Yes—97 is a prime number. It has exactly two positive divisors, 1 and 97, so it is not composite. For a number this small, the decision is settled by the square-root cutoff: once divisibility is checked up to √97, no hidden factor remains. That same idea also sits behind a prime number checker, even though the mathematics itself is older and much simpler than the tool.
Why 97 Is Prime
A whole number greater than 1 is prime when it has only two positive divisors. For 97, those divisors are 1 and 97. Nothing else fits.
The useful limit is √97, which is a little less than 10. So any nontrivial divisor would have to show up among the primes below 10. That leaves 2, 3, 5, and 7.
- 2: 97 is odd, so 2 does not divide it.
- 3: the digit sum is 9 + 7 = 16, and 16 is not a multiple of 3.
- 5: 97 does not end in 0 or 5.
- 7: 7 × 13 = 91 and 7 × 14 = 98, so 97 falls between them.
No divisor works. Short proof, clean finish.
What 97 Means Inside the Prime Sequence
Inside the ordered list of prime numbers, 97 is the 25th prime. It comes after 89 and before 101. That also makes it the largest two-digit prime.
There is one more tidy observation here: 97 is the only prime number in the 90s. The rest of that decade fail quickly—some are even, some are divisible by 3, some break apart in other obvious ways.
Its factor list is very short:
- Positive factors: 1, 97
- Prime factorization: 97
- Number of positive factors: 2
- Composite? No
How 97 Connects to Core Number Theory
The question itself opens into a larger classification. Integers greater than 1 are either prime or composite, while 1 is not prime. In the integers, 1 is treated as a unit, and that convention preserves unique prime factorization.
That matters more than it first seems. Because 97 is prime, its factorization does not split into smaller primes; it simply stays 97. A composite number behaves differently. For instance, 91 breaks into 7 × 13, so it cannot be prime.

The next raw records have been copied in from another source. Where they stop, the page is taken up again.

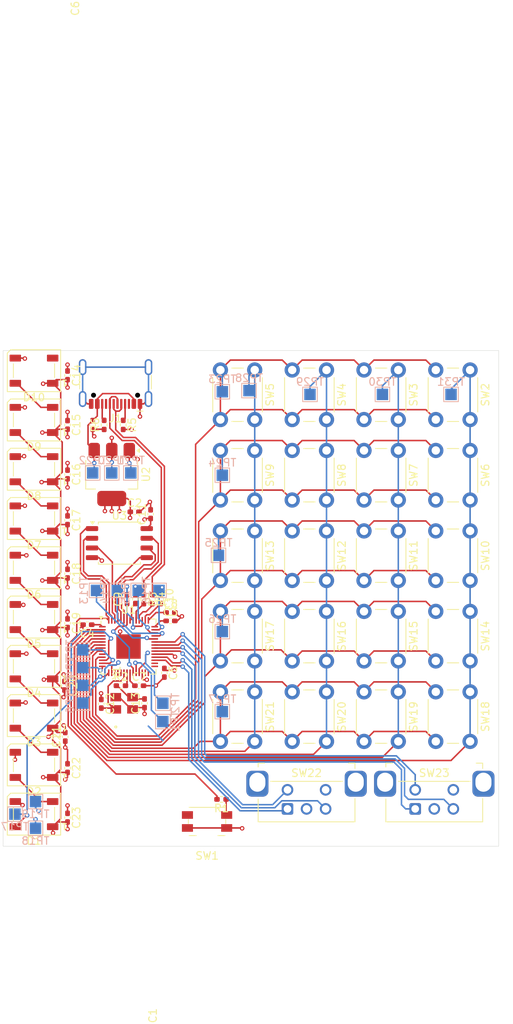
<source format=kicad_pcb>
(kicad_pcb
	(version 20241229)
	(generator "pcbnew")
	(generator_version "9.0")
	(general
		(thickness 1.6)
		(legacy_teardrops no)
	)
	(paper "A4")
	(layers
		(0 "F.Cu" signal)
		(4 "In1.Cu" power "In1.Cu GND")
		(6 "In2.Cu" power "In2.Cu +3.3v")
		(2 "B.Cu" signal)
		(9 "F.Adhes" user "F.Adhesive")
		(11 "B.Adhes" user "B.Adhesive")
		(13 "F.Paste" user)
		(15 "B.Paste" user)
		(5 "F.SilkS" user "F.Silkscreen")
		(7 "B.SilkS" user "B.Silkscreen")
		(1 "F.Mask" user)
		(3 "B.Mask" user)
		(17 "Dwgs.User" user "User.Drawings")
		(19 "Cmts.User" user "User.Comments")
		(21 "Eco1.User" user "User.Eco1")
		(23 "Eco2.User" user "User.Eco2")
		(25 "Edge.Cuts" user)
		(27 "Margin" user)
		(31 "F.CrtYd" user "F.Courtyard")
		(29 "B.CrtYd" user "B.Courtyard")
		(35 "F.Fab" user)
		(33 "B.Fab" user)
		(39 "User.1" user)
		(41 "User.2" user)
		(43 "User.3" user)
		(45 "User.4" user)
	)
	(setup
		(stackup
			(layer "F.SilkS"
				(type "Top Silk Screen")
			)
			(layer "F.Paste"
				(type "Top Solder Paste")
			)
			(layer "F.Mask"
				(type "Top Solder Mask")
				(thickness 0.01)
			)
			(layer "F.Cu"
				(type "copper")
				(thickness 0.035)
			)
			(layer "dielectric 1"
				(type "prepreg")
				(thickness 0.1)
				(material "FR4")
				(epsilon_r 4.5)
				(loss_tangent 0.02)
			)
			(layer "In1.Cu"
				(type "copper")
				(thickness 0.035)
			)
			(layer "dielectric 2"
				(type "core")
				(thickness 1.24)
				(material "FR4")
				(epsilon_r 4.5)
				(loss_tangent 0.02)
			)
			(layer "In2.Cu"
				(type "copper")
				(thickness 0.035)
			)
			(layer "dielectric 3"
				(type "prepreg")
				(thickness 0.1)
				(material "FR4")
				(epsilon_r 4.5)
				(loss_tangent 0.02)
			)
			(layer "B.Cu"
				(type "copper")
				(thickness 0.035)
			)
			(layer "B.Mask"
				(type "Bottom Solder Mask")
				(thickness 0.01)
			)
			(layer "B.Paste"
				(type "Bottom Solder Paste")
			)
			(layer "B.SilkS"
				(type "Bottom Silk Screen")
			)
			(copper_finish "None")
			(dielectric_constraints no)
		)
		(pad_to_mask_clearance 0)
		(allow_soldermask_bridges_in_footprints no)
		(tenting front back)
		(pcbplotparams
			(layerselection 0x00000000_00000000_55555555_5755f5ff)
			(plot_on_all_layers_selection 0x00000000_00000000_00000000_00000000)
			(disableapertmacros no)
			(usegerberextensions yes)
			(usegerberattributes yes)
			(usegerberadvancedattributes yes)
			(creategerberjobfile no)
			(dashed_line_dash_ratio 12.000000)
			(dashed_line_gap_ratio 3.000000)
			(svgprecision 4)
			(plotframeref no)
			(mode 1)
			(useauxorigin no)
			(hpglpennumber 1)
			(hpglpenspeed 20)
			(hpglpendiameter 15.000000)
			(pdf_front_fp_property_popups yes)
			(pdf_back_fp_property_popups yes)
			(pdf_metadata yes)
			(pdf_single_document no)
			(dxfpolygonmode yes)
			(dxfimperialunits yes)
			(dxfusepcbnewfont yes)
			(psnegative no)
			(psa4output no)
			(plot_black_and_white yes)
			(sketchpadsonfab no)
			(plotpadnumbers no)
			(hidednponfab no)
			(sketchdnponfab yes)
			(crossoutdnponfab yes)
			(subtractmaskfromsilk no)
			(outputformat 1)
			(mirror no)
			(drillshape 0)
			(scaleselection 1)
			(outputdirectory "../../../../Desktop/test pcb export/")
		)
	)
	(net 0 "")
	(net 1 "GND")
	(net 2 "VBUS")
	(net 3 "+3.3V")
	(net 4 "Net-(U1-VREG_VOUT)")
	(net 5 "Net-(C9-Pad1)")
	(net 6 "Net-(U1-VREG_IN)")
	(net 7 "/XIN")
	(net 8 "/XOUT")
	(net 9 "Net-(D1-DOUT)")
	(net 10 "/NEOPIXEL_DIN")
	(net 11 "Net-(D2-DOUT)")
	(net 12 "Net-(D3-DOUT)")
	(net 13 "Net-(D4-DOUT)")
	(net 14 "Net-(D5-DOUT)")
	(net 15 "Net-(D10-DIN)")
	(net 16 "Net-(D7-DOUT)")
	(net 17 "Net-(D8-DOUT)")
	(net 18 "Net-(J1-CC2)")
	(net 19 "Net-(J1-CC1)")
	(net 20 "Net-(R1-Pad1)")
	(net 21 "Net-(U1-USB_DP)")
	(net 22 "/USB_D+")
	(net 23 "/USB_D-")
	(net 24 "Net-(U1-USB_DM)")
	(net 25 "/MATRIX_R1")
	(net 26 "/MATRIX_C1")
	(net 27 "/MATRIX_C2")
	(net 28 "/MATRIX_C3")
	(net 29 "/MATRIX_C4")
	(net 30 "/MATRIX_R2")
	(net 31 "/MATRIX_R3")
	(net 32 "/MATRIX_R4")
	(net 33 "/MATRIX_R5")
	(net 34 "/ENCODER_1_A")
	(net 35 "/ENCODER_1_B")
	(net 36 "/ENCODER_2_B")
	(net 37 "/ENCODER_2_A")
	(net 38 "Net-(U1-SWCLK)")
	(net 39 "Net-(U1-SWD)")
	(net 40 "/QSPI_SD0")
	(net 41 "/QSPI_SD1")
	(net 42 "/ENCODER_2_S1")
	(net 43 "/QSPI_SD2")
	(net 44 "Net-(U1-GPIO26_ADC0)")
	(net 45 "/QSPI_SCLK")
	(net 46 "/QSPI_SD3")
	(net 47 "/ENCODER_1_S1")
	(net 48 "Net-(U1-GPIO27_ADC1)")
	(net 49 "Net-(U1-GPIO28_ADC2)")
	(net 50 "Net-(U1-GPIO29_ADC3)")
	(net 51 "Net-(C13-Pad2)")
	(net 52 "Net-(D6-DOUT)")
	(net 53 "unconnected-(D10-DOUT-Pad2)")
	(net 54 "Net-(U1-GPIO10)")
	(net 55 "Net-(U1-GPIO11)")
	(net 56 "Net-(U1-GPIO12)")
	(net 57 "Net-(U1-GPIO13)")
	(net 58 "/QSPI_SS")
	(net 59 "unconnected-(U1-GPIO17-Pad28)")
	(net 60 "unconnected-(U1-GPIO19-Pad30)")
	(net 61 "unconnected-(U1-GPIO16-Pad27)")
	(net 62 "unconnected-(U1-GPIO15-Pad18)")
	(net 63 "unconnected-(U1-GPIO18-Pad29)")
	(net 64 "unconnected-(U1-GPIO14-Pad17)")
	(footprint "Button_Switch_THT:SW_PUSH_6mm_H4.3mm" (layer "F.Cu") (at 145.166667 59.8 -90))
	(footprint "Capacitor_SMD:C_0402_1005Metric_Pad0.74x0.62mm_HandSolder" (layer "F.Cu") (at 110.8 101.2 -90))
	(footprint "Button_Switch_THT:SW_PUSH_6mm_H4.3mm" (layer "F.Cu") (at 164 102 -90))
	(footprint "Button_Switch_THT:SW_PUSH_6mm_H4.3mm" (layer "F.Cu") (at 135.75 91.45 -90))
	(footprint "Button_Switch_THT:SW_PUSH_6mm_H4.3mm" (layer "F.Cu") (at 135.75 59.8 -90))
	(footprint "LED_SMD:LED_WS2812B_PLCC4_5.0x5.0mm_P3.2mm" (layer "F.Cu") (at 106.8 111.577777 180))
	(footprint "Button_Switch_THT:SW_PUSH_6mm_H4.3mm" (layer "F.Cu") (at 154.583333 80.9 -90))
	(footprint "Button_Switch_THT:SW_PUSH_6mm_H4.3mm" (layer "F.Cu") (at 154.583333 91.45 -90))
	(footprint "Capacitor_SMD:C_0402_1005Metric_Pad0.74x0.62mm_HandSolder" (layer "F.Cu") (at 111.2 112 -90))
	(footprint "Resistor_SMD:R_0402_1005Metric_Pad0.72x0.64mm_HandSolder" (layer "F.Cu") (at 131.4 116.1 180))
	(footprint "Button_Switch_THT:SW_PUSH_6mm_H4.3mm" (layer "F.Cu") (at 135.75 70.35 -90))
	(footprint "Package_SO:SOIC-8_5.3x5.3mm_P1.27mm" (layer "F.Cu") (at 118 82.5))
	(footprint "LED_SMD:LED_WS2812B_PLCC4_5.0x5.0mm_P3.2mm" (layer "F.Cu") (at 106.8 118.038888 180))
	(footprint "Button_Switch_THT:SW_PUSH_6mm_H4.3mm" (layer "F.Cu") (at 145.166667 91.45 -90))
	(footprint "Capacitor_SMD:C_0402_1005Metric_Pad0.74x0.62mm_HandSolder" (layer "F.Cu") (at 119.008 89.854275 90))
	(footprint "LED_SMD:LED_WS2812B_PLCC4_5.0x5.0mm_P3.2mm" (layer "F.Cu") (at 106.8 79.272221 180))
	(footprint "Resistor_SMD:R_0402_1005Metric_Pad0.72x0.64mm_HandSolder" (layer "F.Cu") (at 121.202 89.854275 -90))
	(footprint "Capacitor_SMD:C_0402_1005Metric_Pad0.74x0.62mm_HandSolder" (layer "F.Cu") (at 120.6 101.2))
	(footprint "Capacitor_SMD:C_0402_1005Metric_Pad0.74x0.62mm_HandSolder" (layer "F.Cu") (at 120.1 89.854275 90))
	(footprint "Button_Switch_THT:SW_PUSH_6mm_H4.3mm" (layer "F.Cu") (at 154.583333 102 -90))
	(footprint "Button_Switch_THT:SW_PUSH_6mm_H4.3mm" (layer "F.Cu") (at 164 70.35 -90))
	(footprint "Capacitor_SMD:C_0402_1005Metric_Pad0.74x0.62mm_HandSolder" (layer "F.Cu") (at 111.2 73.5 -90))
	(footprint "Capacitor_SMD:C_0402_1005Metric_Pad0.74x0.62mm_HandSolder" (layer "F.Cu") (at 124.7 91.6))
	(footprint "Button_Switch_THT:SW_PUSH_6mm_H4.3mm" (layer "F.Cu") (at 145.166667 80.9 -90))
	(footprint "Capacitor_SMD:C_0402_1005Metric_Pad0.74x0.62mm_HandSolder" (layer "F.Cu") (at 122.1 78.7 90))
	(footprint "Button_Switch_THT:SW_PUSH_6mm_H4.3mm" (layer "F.Cu") (at 164 59.8 -90))
	(footprint "LED_SMD:LED_WS2812B_PLCC4_5.0x5.0mm_P3.2mm" (layer "F.Cu") (at 106.8 72.81111 180))
	(footprint "Connector_USB:USB_C_Receptacle_HCTL_HC-TYPE-C-16P-01A" (layer "F.Cu") (at 117.5 60.5 180))
	(footprint "Button_Switch_THT:SW_PUSH_6mm_H4.3mm" (layer "F.Cu") (at 164 80.9 -90))
	(footprint "Resistor_SMD:R_0402_1005Metric_Pad0.72x0.64mm_HandSolder" (layer "F.Cu") (at 116 67 90))
	(footprint "Capacitor_SMD:C_0402_1005Metric_Pad0.74x0.62mm_HandSolder" (layer "F.Cu") (at 111.2 118.5 -90))
	(footprint "LED_SMD:LED_WS2812B_PLCC4_5.0x5.0mm_P3.2mm" (layer "F.Cu") (at 106.8 85.733332 180))
	(footprint "Capacitor_SMD:C_0402_1005Metric_Pad0.74x0.62mm_HandSolder" (layer "F.Cu") (at 121.3 103.5 90))
	(footprint "Capacitor_SMD:C_0402_1005Metric_Pad0.74x0.62mm_HandSolder" (layer "F.Cu") (at 111.2 93 -90))
	(footprint "Button_Switch_THT:SW_PUSH_6mm_H4.3mm"
		(layer "F.Cu")
		(uuid "71f526f3-9b0e-44c2-b22e-5cade68ca6b8")
		(at 154.583333 59.8 -90)
		(descr "tactile push button, 6x6mm e.g. PHAP33xx series, height=4.3mm")
		(tags "tact sw push 6mm")
		(property "Reference" "SW3"
			(at 3.25 -2 90)
			(layer "F.SilkS")
			(uuid "fdaf2ee7-4e09-479f-b66c-c468b3575133")
			(effects
				(font
					(size 1 1)
					(thickness 0.15)
				)
			)
		)
		(property "Value" "SW_Push"
			(at 3.75 6.7 90)
			(layer "F.Fab")
			(uuid "46df80e4-9403-426b-ad7a-397b2f54b5d1")
			(effects
				(font
					(size 1 1)
					(thickness 0.15)
				)
			)
		)
		(property "Datasheet" "~"
			(at 0 0 270)
			(unlocked yes)
			(layer "F.Fab")
			(hide yes)
			(uuid "57c20f55-50e1-4664-a8a6-f498a935603b")
			(effects
				(font
					(size 1.27 1.27)
					(thickness 0.15)
				)
			)
		)
		(property "Description" "Push button switch, generic, two pins"
			(at 0 0 270)
			(unlocked yes)
			(layer "F.Fab")
			(hide yes)
			(uuid "14477f42-013e-41f3-a40b-02a44780dea8")
			(effects
				(font
					(size 1.27 1.27)
					(thickness 0.15)
				)
			)
		)
		(path "/623c2556-8eac-4dee-bfbd-c6fbc6cbed52")
		(sheetname "/")
		(sheetfile "Mini Macro Pad V3 PCB.kicad_sch")
		(attr through_hole)
		(fp_line
			(start 1 5.5)
			(end 5.5 5.5)
			(stroke
				(width 0.12)
				(type solid)
			)
			(layer "F.SilkS")
			(uuid "0427965e-ed7e-4e43-b11a-8105cd74f6a7")
		)
		(fp_line
			(start 6.75 3)
			(end 6.75 1.5)
			(stroke
				(width 0.12)
				(type solid)
			)
			(layer "F.SilkS")
			(
... [778940 chars truncated]
</source>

And primes do not stop at 97. Euclid’s classical argument proves there are infinitely many primes, which means 97 is one point in an endless sequence, not a final milestone.
Related Prime Ideas Around 97
Once 97 is placed among nearby primes, a few related labels become easier to see.
- Not a twin prime: 95 and 99 are not prime, so 97 has no prime partner at distance 2.
- Cousin prime pair: 97 and 101 differ by 4, and both are prime.
- Sexy prime pair: 97 and 103 differ by 6, and both are prime.
- Emirp: reversing the digits gives 79, which is also prime.
These labels are secondary, not central. Still, they show how even a small prime can sit inside several number-theory patterns at once.
How 97 Fits a Standard Primality Test
For a two-digit number, a standard primality test is still trial division. The logic is plain: if a composite number exists, it must reveal a divisor no greater than its square root. That is why 97 is settled so fast.
Larger numbers call for faster methods in computing and cryptography, yet the small example remains useful because it shows the basic structure without clutter. First the definition. Then the divisor bound. Then the verdict.
FAQ About 97
Is 97 a prime number or a composite number?
97 is a prime number because its only positive divisors are 1 and 97.
What are the factors of 97?
The factors of 97 are 1 and 97. Since there are only two, 97 is prime.
Is 97 the largest two-digit prime?
Yes. 97 is the largest two-digit prime, and the next prime after it is 101.
Is 97 a twin prime?
No. A twin prime needs another prime exactly 2 units away, and neither 95 nor 99 is prime.